**Texte sélectionné**
::::

Santé : "On a les murs, on a les lits, le matériel, c'est le personnel qui manque" alerte l'urgentiste Patrick Pelloux
"On a les murs, on a les lits, on a le matériel, on a les équipements, c'est le personnel qui manque", réagit samedi 13 janvier sur franceinfo Patrick Pelloux, président de la fondation des médecins urgentistes hospitaliers de France. Un peu plutôt, le Premier ministre Gabriel Attal, en déplacement au CHU de Dijon, a annoncé un investissement de 32 milliards d'euros pour le système de santé français "dans les cinq prochaines années". L'urgentiste s'interroge sur cet argent "tombé du ciel" et sur sa destination.
franceinfo : Gabriel Attal veut investir 32 milliards d'euros supplémentaires d'ici cinq ans, où doit-il mettre cet argent ?

::::

**Les données**
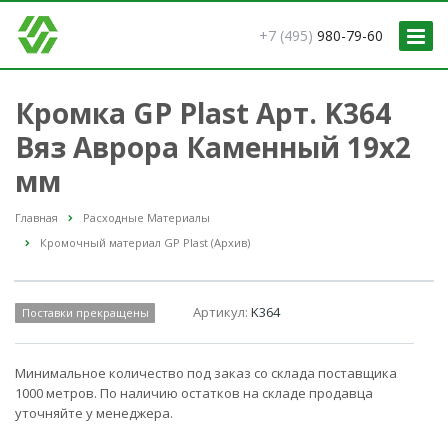
+7 (495)
980-79-60
Кромка GP Plast Арт. K364
Вяз Аврора Каменный 19x2
мм
Главная
Расходные Материалы
Кромочный материал GP Plast (Архив)
Артикул:
K364
Поставки прекращены
Минимальное количество под заказ со склада поставщика
1000 метров. По наличию остатков на складе продавца
уточняйте у менеджера.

::::

**Consigne**
D'après le texte sélectionné, quel investissement Gabriel Attal a-t-il annoncé pour le système de santé français, et sur quelle durée ?

**Réponse**
Un investissement de 32 milliards d'euros dans les cinq prochaines années.